Hooray, it’s Easter day, and what better way to celebrate this fine Christian festival than with some Pagan-entrench, ear-splitting, idol-worshipping, kick-ass stoner-metal? Swedish four piece Witchcraft peddle their heavily Sabbath influenced wares in front of an already near capacity crowd with brilliant results. These lanky, long haired, unkempt lads look and sound like someone has literally scooped them out of a smoke filled Scandinavian garage circa 1970 and flung them indiscriminately into the future. And by the sounds of things, they have no intention of catching up at all – with a mixture of songs in Swedish and English, Witchcraft combine brutally loud riffs, with lazily placed drum fills to make for a hang-banging opening set befitting of any metal gig.
Texan metallers, The Sword continue in very much the same vein - with enough hair on stage to provide lustrous wigs for all of the aging bald rockers in tonight’s crowd, the four-piece churn out elongated live versions of their tracks, such as 'Winter's Wolves' and 'Barael's Blade', that seem to turn into loose jams of prog-metal experimentalism. It’s always nice to see bands play about with tracks and genuinely enjoy the live experience, but these drawn out interludes can become self-indulgent, leaving little for the riff-hungry audience to get their teeth into.
Good job Clutch show no signs of slowing down. To look at, Clutch have always been the most unlikely bunch of metallers – a motley bunch of podgy, cumbersome looking chaps, and geeky skinny little waifs who probably met through mutual knowledge of posture correcting school shoes, or love of very hard sums. Their music, however, paints a very different picture.
Combining a sloppy blues backbone, thrashingly volatile guitar licks and some complex time signatures, Clutch are certainly not your average rockers. Stomping his way around stage like a full-bearded angry toddler, lead singer Neil Fallon wails in the very truest sense of the word, somehow drowning out the dangerously loud guitars. New bangers such as 'You Can't Stop the Progress', from recent album 'From Beale Street to Oblivion' are welcomed with open arms by the crowd, as are older classics such as the aptly named 'The Mob Goes Wild'. Funk fuelled numbers such as 'Electric Worry' really display these lads versatility, with the chorus of "bang bang bang bang, vamanos vamanos" echoing throughout the chanting crowd.

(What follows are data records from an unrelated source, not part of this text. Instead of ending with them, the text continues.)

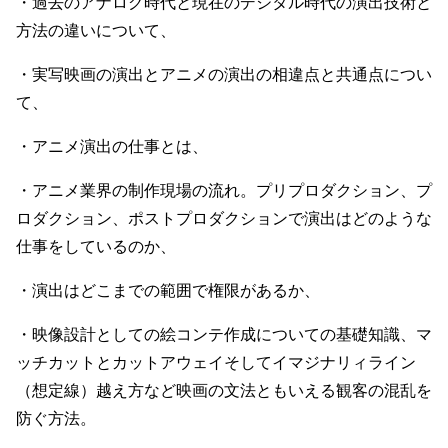
・過去のアナログ時代と現在のデジタル時代の演出技術と
方法の違いについて、
・実写映画の演出とアニメの演出の相違点と共通点につい
て、
・アニメ演出の仕事とは、
・アニメ業界の制作現場の流れ。プリプロダクション、プ
ロダクション、ポストプロダクションで演出はどのような
仕事をしているのか、
・演出はどこまでの範囲で権限があるか、
・映像設計としての絵コンテ作成についての基礎知識、マ
ッチカットとカットアウェイそしてイマジナリィライン
（想定線）越え方など映画の文法ともいえる観客の混乱を
防ぐ方法。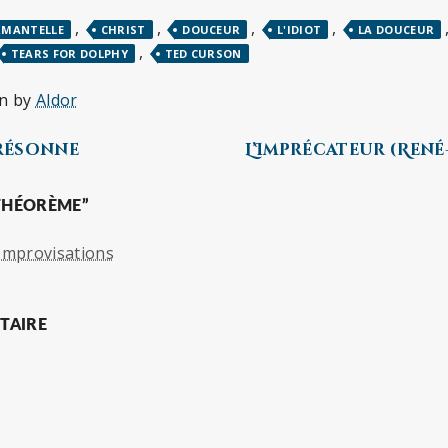
,
,
,
,
RMANTELLE
CHRIST
DOUCEUR
L'IDIOT
LA DOUCEUR
,
TEARS FOR DOLPHY
TED CURSON
en by
Aldor
 résonne
L’Imprécateur (René
THÉORÈME”
 Improvisations
TAIRE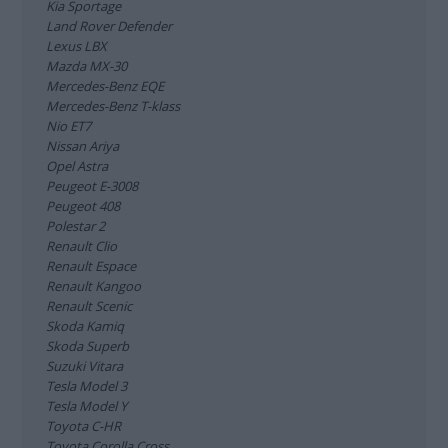
Kia Sportage
Land Rover Defender
Lexus LBX
Mazda MX-30
Mercedes-Benz EQE
Mercedes-Benz T-klass
Nio ET7
Nissan Ariya
Opel Astra
Peugeot E-3008
Peugeot 408
Polestar 2
Renault Clio
Renault Espace
Renault Kangoo
Renault Scenic
Skoda Kamiq
Skoda Superb
Suzuki Vitara
Tesla Model 3
Tesla Model Y
Toyota C-HR
Toyota Corolla Cross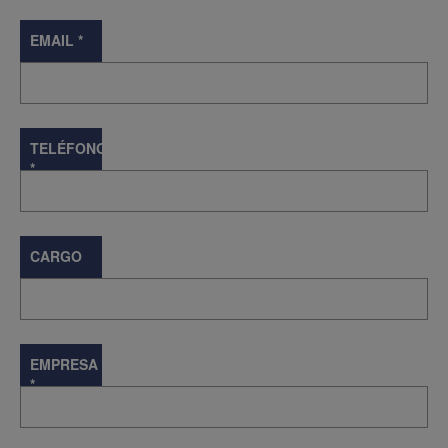
EMAIL
*
TELÉFONO
*
CARGO
EMPRESA
*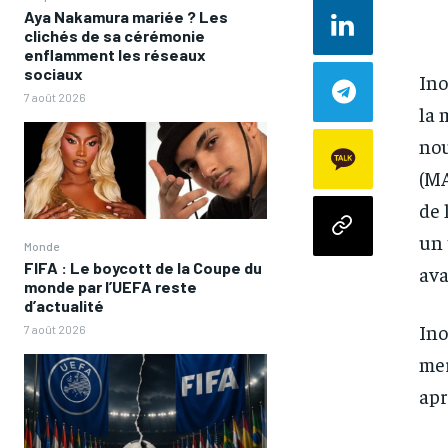
Aya Nakamura mariée ? Les
clichés de sa cérémonie
enflamment les réseaux
sociaux
Ino
7 août 2026
la 
nou
(MA
de 
un 
Monde
FIFA : Le boycott de la Coupe du
ava
monde par l’UEFA reste
d’actualité
Ino
7 août 2026
mer
apr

There is little time for small talk and pleasantries, with guitarist Tim Sult flying into track after track with little respite. It is songs from the band's 2006 release 'Exodus' that get the most emphatic responses of the evening, such as the raucous ‘The Incomporarble Mr. Flannery', and the fantastic 'Burning Beard', a song with a time signature designed only to confuse and impress any one trying to dance along. The band pay homage to their love of Beale Street/Memphis blues by inviting out a huge lumbering hamonica player, who blasts his harp with the fury of Kerry King blasting his axe at full pelt. It's all wrapped up by the very respectable time of 10.15pm, coz of the strict Easter curfew enforced by God or something, but nothing about this gig has been sedate - totally deafening, and totally rocking.